Hundreds of volunteers descended on the area, sweeping up glass and handing out water.

In the school across the street, the windows that were still intact were taken from their frames and brought inside so they wouldn’t shatter in case of another strike.

A dozen structures along the street were damaged by the explosion. Slabs of concrete hung from a roof two buildings down. Businessmen in shirt sleeves carried plywood boards to cover broken windows. An elderly woman, her head covered in a flower-patterned bandanna, swept glass from the sidewalk.

Rescue teams worked among the debris of an apartment building struck by a missile in Kryviy Rih, Ukraine, on Monday.

Photo: Libkos/Associated Press

Victims of the attack, meanwhile, were soon trying to get on with their daily lives.

Kucher and her husband stood across the street from their building, waiting in line to get plastic covers for their shattered windows. They weren’t sure when they would be allowed back inside, and Kucher was still wearing the pink socks and blue plastic slippers she had on when they ran down the stairs out of the building.

They would stay with her mother tonight, they said, but planned to move back in when they could.

“It’s our home,” Kucher’s husband, Serhiy Kukol, said. “It’s hard to think about leaving home.”

Yana Panyuta sustained minor injuries: The blast had thrown her against the wall of her home, located behind the apartment building, and she was briefly knocked unconscious. When she came to, she knew the drill: She found her mother and their dog, and got everyone out of the area. A few hours later, she was at the school, registering as a victim in hopes of receiving compensation later. All 14 of the windows in her home had been blown out.
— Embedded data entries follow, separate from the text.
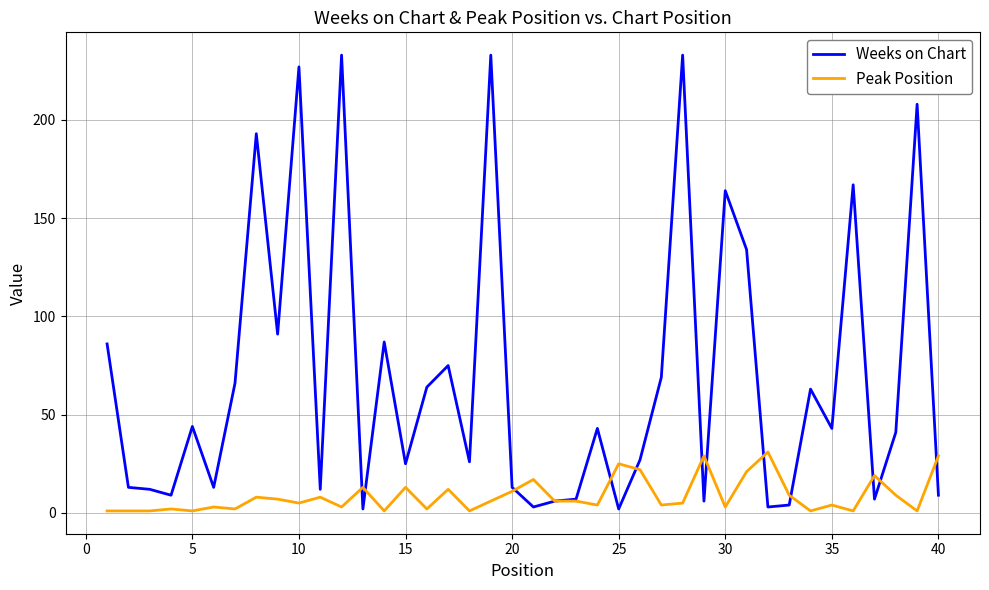

List the series in order of their peak value, lowest first.

Peak Position, Weeks on Chart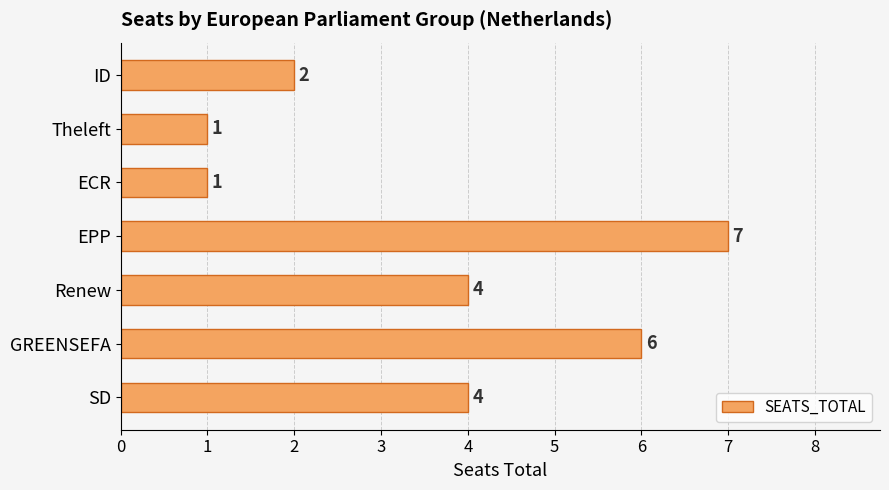

What is the difference between the values at Theleft and SD?

3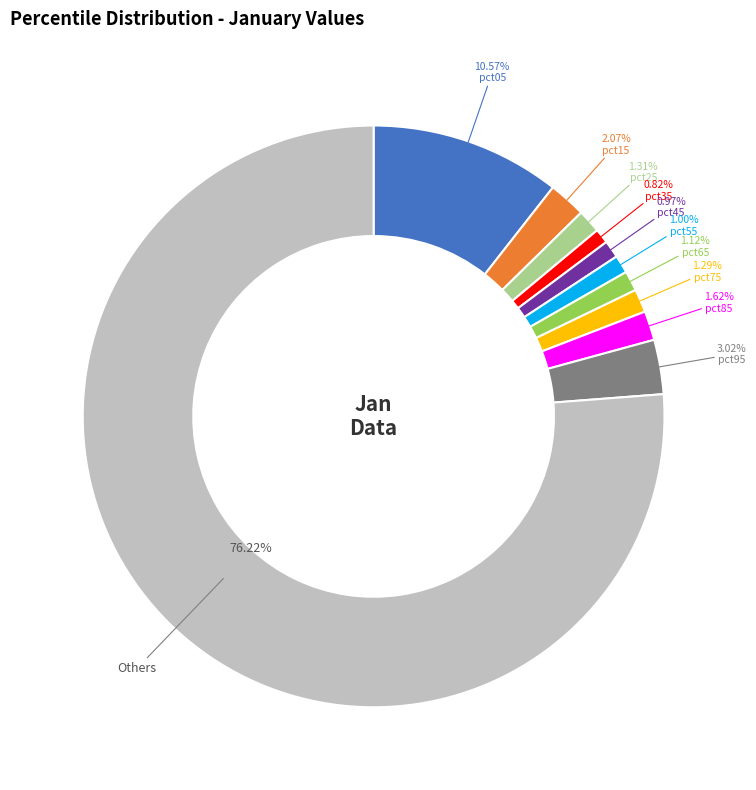

Which slice is the smallest?

pct35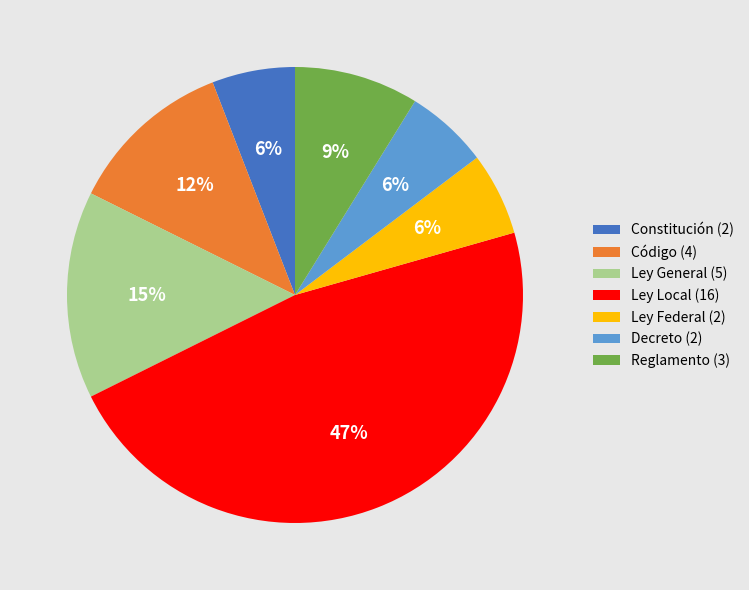

What percentage is the Decreto (2) slice, to the nearest percent?

6%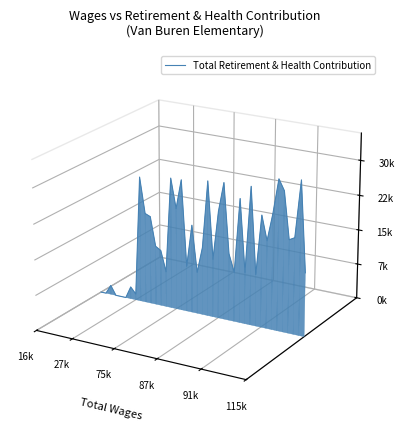

Which label corresponds to the smallest value in the chart?

115k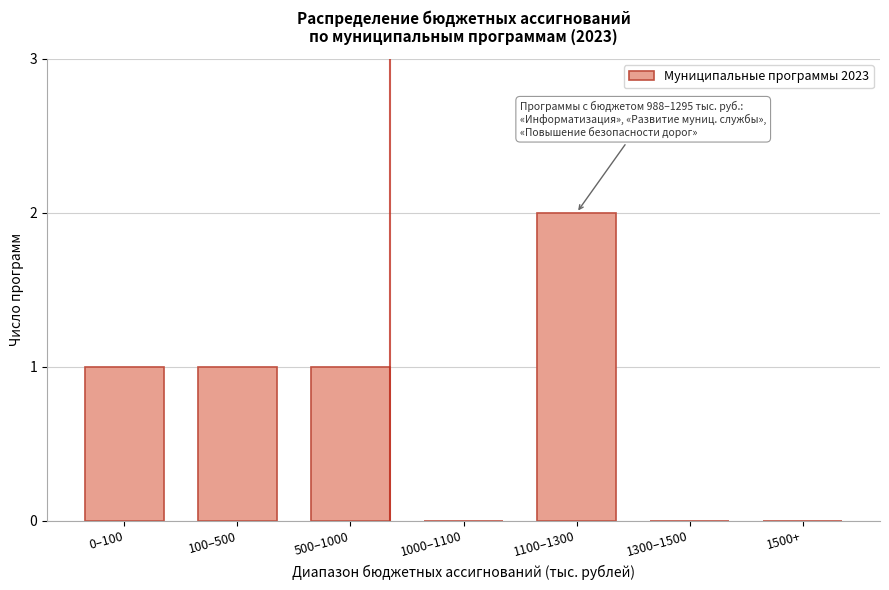

Reading left to right, list all the values displayed in this chart.

0–100=1	100–500=1	500–1000=1	1000–1100=0	1100–1300=2	1300–1500=0	1500+=0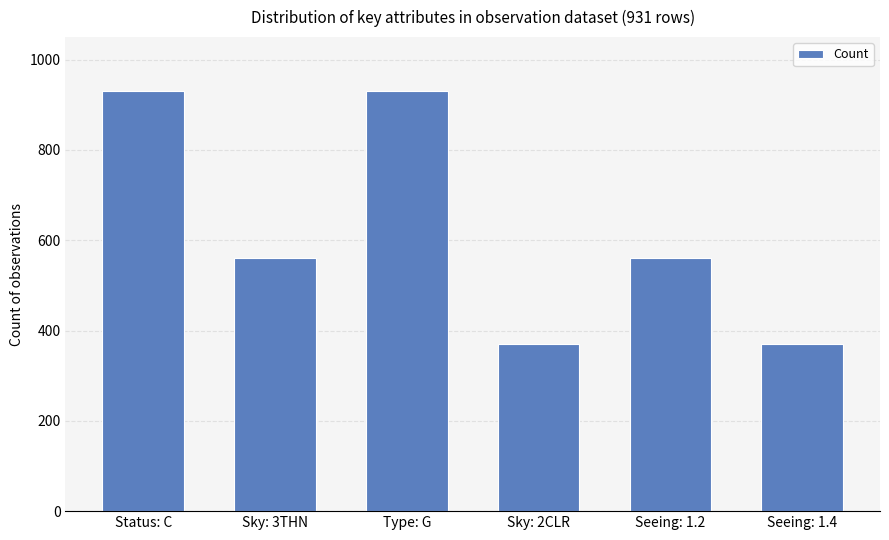

Reading right to left, list all the values displayed in this chart.

Seeing: 1.4=371	Seeing: 1.2=560	Sky: 2CLR=371	Type: G=931	Sky: 3THN=560	Status: C=931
Viktoria Lupiychuk, 42, and her mother were also waiting to register. The women, along with Lupiychuk’s 12-year-old daughter, had spent most of the war in Poland, but returned to Kryviy Rih a few months ago, hoping that the acute threat faced in the war’s early days—when Russian forces were closing in on this southern city—was now over.

“You don’t think it will happen to you,” she said, adding that when she read of missile strikes in other areas, she thought, “It’s terrible, but you don’t think a missile will hit your building.”

Her mother, Tetiana Trotsik, said she wasn’t sure they would ever feel safe in the apartment again. Her granddaughter was in the same dance class as the 10-year-old girl who was killed. She assumed a Security Service of Ukraine building next door had been the target. Another of that agency’s buildings in Dnipro was hit last week.

Lupiychuk said she was angry these types of strikes were still going on. She said that Western leaders speak of their admiration for Ukrainian bravery, but don’t do enough to stop the violence.

“For now, we’ve moved to my relatives’ house,” Lupiychuk said. “Unfortunately, we don’t have a choice but to come back here, when we can.”